Une lourde chute de neige survint, qui fit paraître plutôt bizarres les oranges dans les arbres. Je partis pour la chasse, espérant que la neige ferait descendre les cerfs des hauteurs. Je n'en vis pas un, malgré mes efforts, pendant toute une semaine. En revanche, j'aperçus quelques daims et de nombreux sangliers, dont je ne tuai qu'un, pour essayer un nouveau fusil.
Quand je revins à Astrabad, les préparatifs de ma petite expédition dans le pays turkoman étaient terminés, et je me mis en route dans la direction du nord. Tandis que la forêt atteint presque le côté sud de la ville, le pays, au nord, est tout à fait plat et ouvert, avec beaucoup de cultures. Après avoir dépassé quelques hameaux, nous atteignîmes le Kara-Sou, ou «Eau-Noire», au cours lent et boueux. Un pont le traverse, qui mène en plein pays turkoman. Quelques milles d'une plaine admirablement fertile nous conduisirent jusqu'aux bords du Gurgan, un fleuve dont le nom a la même racine que le mot d'Hyrcanie. Un second pont, aussi solide que le premier, est commandé par le fort d'Akkala, ou le Fort-Blanc, une des anciennes places des Kadjars, encore occupé par une garnison, et d'une apparence imposante. Nous ne franchîmes pas le fleuve, mais nous longeâmes sa rive gauche, et, dépassant divers groupes d'alachouk, nous parvînmes au camp de Mousa khan, chef des Ak-Atabai, pour lesquels j'avais une lettre du colonel Stewart.
Pour vous représenter un alachouk, imaginez un cadre de branches recourbées ressemblant à une ruche d'abeilles et d'environ 20 pieds de diamètre; du feutre noir est étendu sur ce cadre, et le résultat est une maison mobile qui, au moins par les temps froids, est préférable à une tente. À l'intérieur, les lares et les pénates sont rassemblés en énormes paquets, tandis que la carabine du maître de l'habitation est suspendue à portée de la main. Des morceaux de tapis sont disposés sur les interstices du feutre, et quand le feu est allumé sur le foyer découvert, on éprouve là-dedans l'impression d'un confort réel, un peu gâtée, il est vrai, par la tomée. Chaque camp était occupé par un nombre de familles allant de dix à trente; elles passent cinq mois au sud du Gurgan, font leurs moissons, puis mènent leurs troupeaux paître près de l'Atrek.

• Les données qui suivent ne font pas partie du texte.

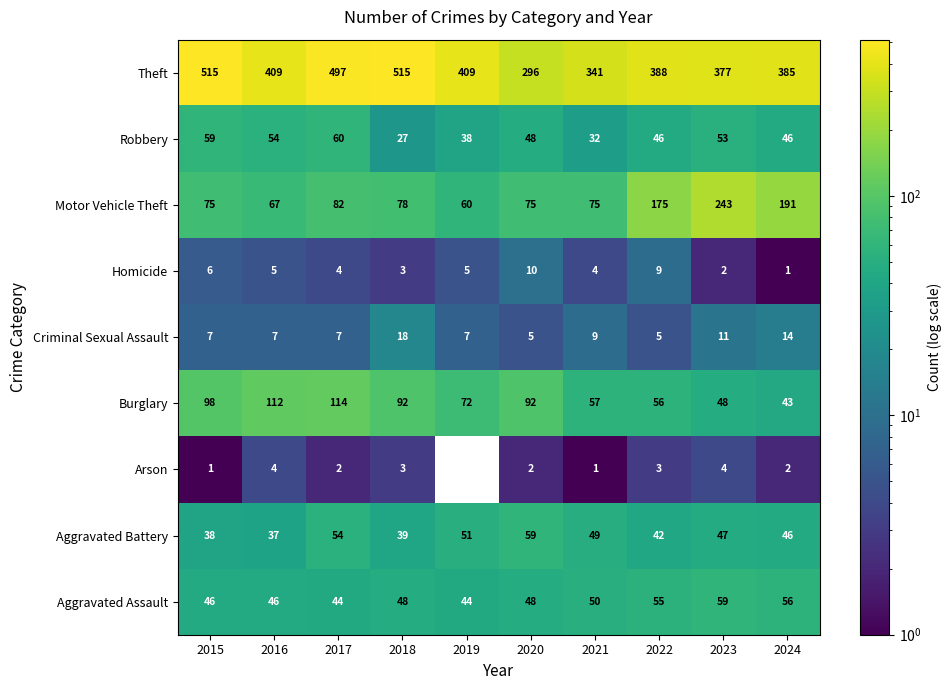

What is the sum of all Theft values?

4132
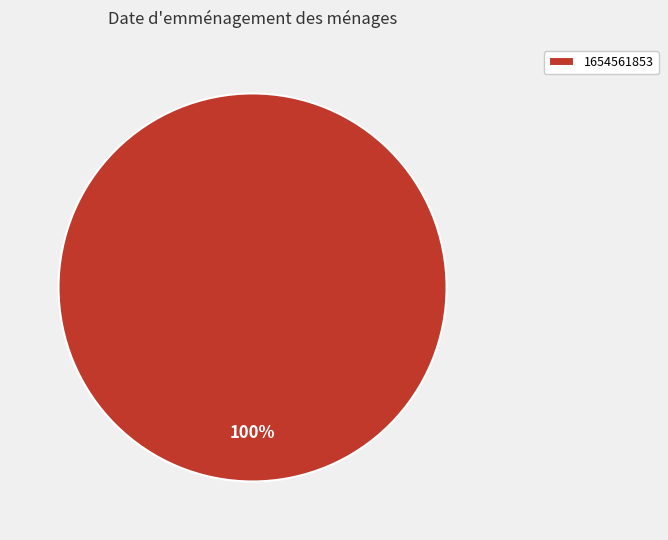

What is the majority slice?

1654561853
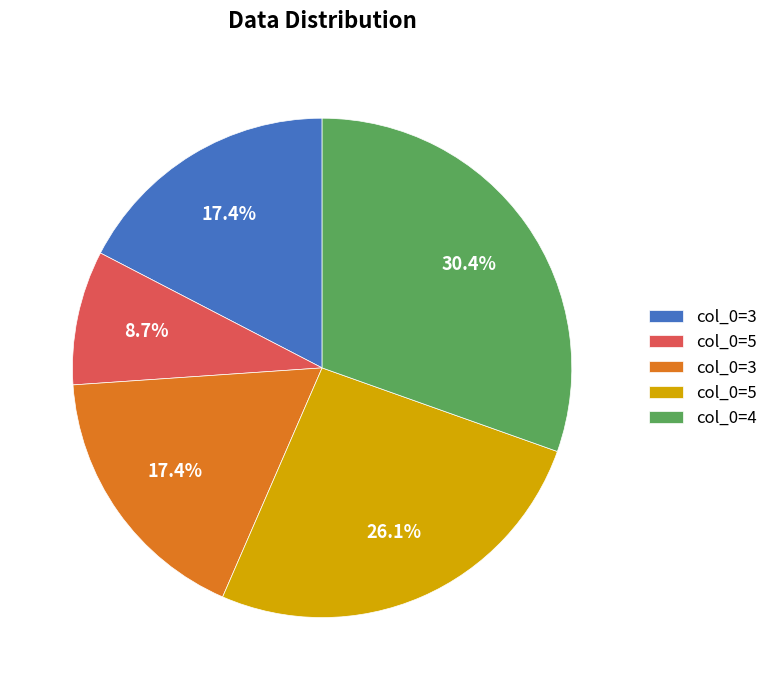

Is there a majority slice in this chart?

No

On peut considérer comme la patrie des Turkomans une bande de terrain qui partant de la baie d'Astrabad aboutit aux confins des trois États: la Russie, la Perse et l'Afghanistan.
Leur première apparition importante dans l'histoire date du XIIe siècle, époque où ils renversèrent le sultan Sandjar.
Chah Abbas, lors de son accession au trône, établit de grandes colonies de Kurdes notamment à Boujnourd, et à Koutchan; ce fut évidemment un coup pour les bandits turkomans; mais jusqu'à leur chute définitive, après la prise de Khiva et celle de Merv, ils furent un véritable fléau pour la Perse. On n'en peut juger que lorsque, comme moi, on a vu de leurs anciens prisonniers et su ce qu'ils eurent à supporter; d'autant plus qu'à la férocité naturelle des Turkomans s'ajoutait la haine des Sunnites pour les Chiites. M. Vambéry m'a raconté que, quoique très bien traité lui-même lors de son séjour sur l'Atrek, les spectacles dont il fut témoin lui firent maudire ses hôtes.
PAYSAGE DU KHORASSAN: UN SOL ROCAILLEUX ET RAVAGÉ, UNE RIVIÈRE PRESQUE À SEC; AU FOND, DES CONSTRUCTIONS À L'ASPECT DE FORTINS.—D'APRÈS UNE PHOTOGRAPHIE.
À ma grande contrariété, j'appris que Mousa khan était allé pour la nuit à Astrabad. Je mis à profit le jour de l'attente que je dus passer là pour visiter les ruines d'une ville nommée aujourd'hui Kizil-Alan. Il y a aussi des monticules, dispersés le long de la vallée du Gurgan, qui ont intrigué les voyageurs. Quelques-uns y ont vu des séries de postes à signaux. Il est plus simple de supposer que ce sont des ruines de villages ou de villes. Nous n'en pouvons dire plus, avant qu'on ait fait des fouilles systématiques. Alors une riche moisson récompensera les explorateurs de l'ancienne Hyrcanie.